> EXERCISE DESCRIPTION:
Edit the entries below by changing "Zenni Business" to "Zenni Corporate" wherever it appears, and leave every other line unchanged.

> DATA PROVIDED:
* * *
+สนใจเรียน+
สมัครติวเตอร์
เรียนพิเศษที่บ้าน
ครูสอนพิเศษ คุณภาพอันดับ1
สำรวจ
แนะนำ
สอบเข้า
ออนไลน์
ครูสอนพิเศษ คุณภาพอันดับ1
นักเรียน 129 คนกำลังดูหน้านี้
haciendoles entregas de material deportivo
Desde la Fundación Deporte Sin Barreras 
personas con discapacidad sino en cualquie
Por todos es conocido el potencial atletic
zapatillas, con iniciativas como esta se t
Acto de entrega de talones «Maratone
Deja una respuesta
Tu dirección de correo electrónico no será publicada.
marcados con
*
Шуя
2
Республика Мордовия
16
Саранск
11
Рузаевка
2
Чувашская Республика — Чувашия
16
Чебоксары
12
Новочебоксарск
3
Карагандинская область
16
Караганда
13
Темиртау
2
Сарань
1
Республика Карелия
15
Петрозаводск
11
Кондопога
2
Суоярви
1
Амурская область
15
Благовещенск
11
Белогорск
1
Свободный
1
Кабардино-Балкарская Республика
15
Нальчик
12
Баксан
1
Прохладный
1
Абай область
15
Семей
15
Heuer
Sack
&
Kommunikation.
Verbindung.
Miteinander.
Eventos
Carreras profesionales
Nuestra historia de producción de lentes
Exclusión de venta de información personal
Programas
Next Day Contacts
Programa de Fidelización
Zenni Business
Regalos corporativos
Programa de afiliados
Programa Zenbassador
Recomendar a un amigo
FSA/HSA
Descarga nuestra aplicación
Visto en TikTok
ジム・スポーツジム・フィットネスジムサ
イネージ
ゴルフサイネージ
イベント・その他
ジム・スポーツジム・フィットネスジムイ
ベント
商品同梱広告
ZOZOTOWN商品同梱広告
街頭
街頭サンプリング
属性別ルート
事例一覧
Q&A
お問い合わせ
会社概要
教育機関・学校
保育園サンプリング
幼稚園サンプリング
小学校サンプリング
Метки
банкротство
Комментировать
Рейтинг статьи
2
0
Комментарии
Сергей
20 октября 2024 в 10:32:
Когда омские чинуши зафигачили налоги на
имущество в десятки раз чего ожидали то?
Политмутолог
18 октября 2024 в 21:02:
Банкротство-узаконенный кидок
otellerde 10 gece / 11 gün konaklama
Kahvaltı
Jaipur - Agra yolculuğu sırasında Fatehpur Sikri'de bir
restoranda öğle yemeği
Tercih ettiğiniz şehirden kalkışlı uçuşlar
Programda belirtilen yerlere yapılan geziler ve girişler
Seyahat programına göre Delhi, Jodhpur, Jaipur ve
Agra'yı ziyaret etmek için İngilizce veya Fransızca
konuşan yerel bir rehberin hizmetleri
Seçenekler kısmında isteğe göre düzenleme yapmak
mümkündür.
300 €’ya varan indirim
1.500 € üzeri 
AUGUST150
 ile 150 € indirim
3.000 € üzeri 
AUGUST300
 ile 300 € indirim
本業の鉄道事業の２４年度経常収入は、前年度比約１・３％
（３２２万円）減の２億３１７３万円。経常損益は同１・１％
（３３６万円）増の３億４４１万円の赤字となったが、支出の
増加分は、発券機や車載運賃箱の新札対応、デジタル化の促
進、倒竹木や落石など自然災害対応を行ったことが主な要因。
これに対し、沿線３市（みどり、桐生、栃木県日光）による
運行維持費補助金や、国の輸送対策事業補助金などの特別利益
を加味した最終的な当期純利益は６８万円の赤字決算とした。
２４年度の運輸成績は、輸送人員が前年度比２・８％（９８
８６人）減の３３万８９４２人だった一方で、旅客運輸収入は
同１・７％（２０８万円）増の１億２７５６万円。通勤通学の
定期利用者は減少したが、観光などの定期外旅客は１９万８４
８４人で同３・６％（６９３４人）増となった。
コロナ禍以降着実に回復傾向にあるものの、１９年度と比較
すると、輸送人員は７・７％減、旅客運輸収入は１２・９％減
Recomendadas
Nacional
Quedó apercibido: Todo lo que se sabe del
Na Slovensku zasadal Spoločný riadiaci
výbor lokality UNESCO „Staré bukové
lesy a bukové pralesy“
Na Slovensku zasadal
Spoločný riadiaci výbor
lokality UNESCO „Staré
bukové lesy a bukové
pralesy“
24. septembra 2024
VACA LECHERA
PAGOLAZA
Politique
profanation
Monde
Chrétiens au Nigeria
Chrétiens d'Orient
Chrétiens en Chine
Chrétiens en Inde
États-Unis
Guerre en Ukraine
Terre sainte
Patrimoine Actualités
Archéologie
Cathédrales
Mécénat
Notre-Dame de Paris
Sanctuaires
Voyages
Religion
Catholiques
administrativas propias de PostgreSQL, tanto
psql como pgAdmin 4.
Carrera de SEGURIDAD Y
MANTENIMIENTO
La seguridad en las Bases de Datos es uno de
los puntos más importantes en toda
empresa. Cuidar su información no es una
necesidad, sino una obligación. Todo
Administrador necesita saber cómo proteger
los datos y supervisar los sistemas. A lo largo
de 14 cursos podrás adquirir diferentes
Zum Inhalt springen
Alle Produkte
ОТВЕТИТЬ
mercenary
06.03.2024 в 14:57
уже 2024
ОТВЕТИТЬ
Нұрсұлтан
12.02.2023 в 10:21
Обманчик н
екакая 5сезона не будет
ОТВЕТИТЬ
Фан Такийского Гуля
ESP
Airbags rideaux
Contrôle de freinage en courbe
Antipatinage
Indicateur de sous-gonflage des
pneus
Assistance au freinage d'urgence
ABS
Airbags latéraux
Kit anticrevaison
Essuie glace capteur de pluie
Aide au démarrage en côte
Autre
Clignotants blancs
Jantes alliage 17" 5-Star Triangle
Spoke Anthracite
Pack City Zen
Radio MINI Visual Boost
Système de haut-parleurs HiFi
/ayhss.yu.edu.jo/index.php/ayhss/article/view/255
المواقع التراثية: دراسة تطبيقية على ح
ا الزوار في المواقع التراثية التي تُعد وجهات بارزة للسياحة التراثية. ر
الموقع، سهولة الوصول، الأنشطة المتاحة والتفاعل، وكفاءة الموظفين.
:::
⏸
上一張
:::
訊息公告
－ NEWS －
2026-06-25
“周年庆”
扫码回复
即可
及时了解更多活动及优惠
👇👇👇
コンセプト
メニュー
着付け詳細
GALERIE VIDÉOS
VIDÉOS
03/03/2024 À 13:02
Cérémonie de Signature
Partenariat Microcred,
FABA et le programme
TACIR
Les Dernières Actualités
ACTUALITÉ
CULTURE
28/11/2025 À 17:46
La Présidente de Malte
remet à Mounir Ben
* * *
> RESULT OF THIS TASK:
+สนใจเรียน+
สมัครติวเตอร์
เรียนพิเศษที่บ้าน
ครูสอนพิเศษ คุณภาพอันดับ1
สำรวจ
แนะนำ
สอบเข้า
ออนไลน์
ครูสอนพิเศษ คุณภาพอันดับ1
นักเรียน 129 คนกำลังดูหน้านี้
haciendoles entregas de material deportivo
Desde la Fundación Deporte Sin Barreras 
personas con discapacidad sino en cualquie
Por todos es conocido el potencial atletic
zapatillas, con iniciativas como esta se t
Acto de entrega de talones «Maratone
Deja una respuesta
Tu dirección de correo electrónico no será publicada.
marcados con
*
Шуя
2
Республика Мордовия
16
Саранск
11
Рузаевка
2
Чувашская Республика — Чувашия
16
Чебоксары
12
Новочебоксарск
3
Карагандинская область
16
Караганда
13
Темиртау
2
Сарань
1
Республика Карелия
15
Петрозаводск
11
Кондопога
2
Суоярви
1
Амурская область
15
Благовещенск
11
Белогорск
1
Свободный
1
Кабардино-Балкарская Республика
15
Нальчик
12
Баксан
1
Прохладный
1
Абай область
15
Семей
15
Heuer
Sack
&
Kommunikation.
Verbindung.
Miteinander.
Eventos
Carreras profesionales
Nuestra historia de producción de lentes
Exclusión de venta de información personal
Programas
Next Day Contacts
Programa de Fidelización
Zenni Corporate
Regalos corporativos
Programa de afiliados
Programa Zenbassador
Recomendar a un amigo
FSA/HSA
Descarga nuestra aplicación
Visto en TikTok
ジム・スポーツジム・フィットネスジムサ
イネージ
ゴルフサイネージ
イベント・その他
ジム・スポーツジム・フィットネスジムイ
ベント
商品同梱広告
ZOZOTOWN商品同梱広告
街頭
街頭サンプリング
属性別ルート
事例一覧
Q&A
お問い合わせ
会社概要
教育機関・学校
保育園サンプリング
幼稚園サンプリング
小学校サンプリング
Метки
банкротство
Комментировать
Рейтинг статьи
2
0
Комментарии
Сергей
20 октября 2024 в 10:32:
Когда омские чинуши зафигачили налоги на
имущество в десятки раз чего ожидали то?
Политмутолог
18 октября 2024 в 21:02:
Банкротство-узаконенный кидок
otellerde 10 gece / 11 gün konaklama
Kahvaltı
Jaipur - Agra yolculuğu sırasında Fatehpur Sikri'de bir
restoranda öğle yemeği
Tercih ettiğiniz şehirden kalkışlı uçuşlar
Programda belirtilen yerlere yapılan geziler ve girişler
Seyahat programına göre Delhi, Jodhpur, Jaipur ve
Agra'yı ziyaret etmek için İngilizce veya Fransızca
konuşan yerel bir rehberin hizmetleri
Seçenekler kısmında isteğe göre düzenleme yapmak
mümkündür.
300 €’ya varan indirim
1.500 € üzeri 
AUGUST150
 ile 150 € indirim
3.000 € üzeri 
AUGUST300
 ile 300 € indirim
本業の鉄道事業の２４年度経常収入は、前年度比約１・３％
（３２２万円）減の２億３１７３万円。経常損益は同１・１％
（３３６万円）増の３億４４１万円の赤字となったが、支出の
増加分は、発券機や車載運賃箱の新札対応、デジタル化の促
進、倒竹木や落石など自然災害対応を行ったことが主な要因。
これに対し、沿線３市（みどり、桐生、栃木県日光）による
運行維持費補助金や、国の輸送対策事業補助金などの特別利益
を加味した最終的な当期純利益は６８万円の赤字決算とした。
２４年度の運輸成績は、輸送人員が前年度比２・８％（９８
８６人）減の３３万８９４２人だった一方で、旅客運輸収入は
同１・７％（２０８万円）増の１億２７５６万円。通勤通学の
定期利用者は減少したが、観光などの定期外旅客は１９万８４
８４人で同３・６％（６９３４人）増となった。
コロナ禍以降着実に回復傾向にあるものの、１９年度と比較
すると、輸送人員は７・７％減、旅客運輸収入は１２・９％減
Recomendadas
Nacional
Quedó apercibido: Todo lo que se sabe del
Na Slovensku zasadal Spoločný riadiaci
výbor lokality UNESCO „Staré bukové
lesy a bukové pralesy“
Na Slovensku zasadal
Spoločný riadiaci výbor
lokality UNESCO „Staré
bukové lesy a bukové
pralesy“
24. septembra 2024
VACA LECHERA
PAGOLAZA
Politique
profanation
Monde
Chrétiens au Nigeria
Chrétiens d'Orient
Chrétiens en Chine
Chrétiens en Inde
États-Unis
Guerre en Ukraine
Terre sainte
Patrimoine Actualités
Archéologie
Cathédrales
Mécénat
Notre-Dame de Paris
Sanctuaires
Voyages
Religion
Catholiques
administrativas propias de PostgreSQL, tanto
psql como pgAdmin 4.
Carrera de SEGURIDAD Y
MANTENIMIENTO
La seguridad en las Bases de Datos es uno de
los puntos más importantes en toda
empresa. Cuidar su información no es una
necesidad, sino una obligación. Todo
Administrador necesita saber cómo proteger
los datos y supervisar los sistemas. A lo largo
de 14 cursos podrás adquirir diferentes
Zum Inhalt springen
Alle Produkte
ОТВЕТИТЬ
mercenary
06.03.2024 в 14:57
уже 2024
ОТВЕТИТЬ
Нұрсұлтан
12.02.2023 в 10:21
Обманчик н
екакая 5сезона не будет
ОТВЕТИТЬ
Фан Такийского Гуля
ESP
Airbags rideaux
Contrôle de freinage en courbe
Antipatinage
Indicateur de sous-gonflage des
pneus
Assistance au freinage d'urgence
ABS
Airbags latéraux
Kit anticrevaison
Essuie glace capteur de pluie
Aide au démarrage en côte
Autre
Clignotants blancs
Jantes alliage 17" 5-Star Triangle
Spoke Anthracite
Pack City Zen
Radio MINI Visual Boost
Système de haut-parleurs HiFi
/ayhss.yu.edu.jo/index.php/ayhss/article/view/255
المواقع التراثية: دراسة تطبيقية على ح
ا الزوار في المواقع التراثية التي تُعد وجهات بارزة للسياحة التراثية. ر
الموقع، سهولة الوصول، الأنشطة المتاحة والتفاعل، وكفاءة الموظفين.
:::
⏸
上一張
:::
訊息公告
－ NEWS －
2026-06-25
“周年庆”
扫码回复
即可
及时了解更多活动及优惠
👇👇👇
コンセプト
メニュー
着付け詳細
GALERIE VIDÉOS
VIDÉOS
03/03/2024 À 13:02
Cérémonie de Signature
Partenariat Microcred,
FABA et le programme
TACIR
Les Dernières Actualités
ACTUALITÉ
CULTURE
28/11/2025 À 17:46
La Présidente de Malte
remet à Mounir Ben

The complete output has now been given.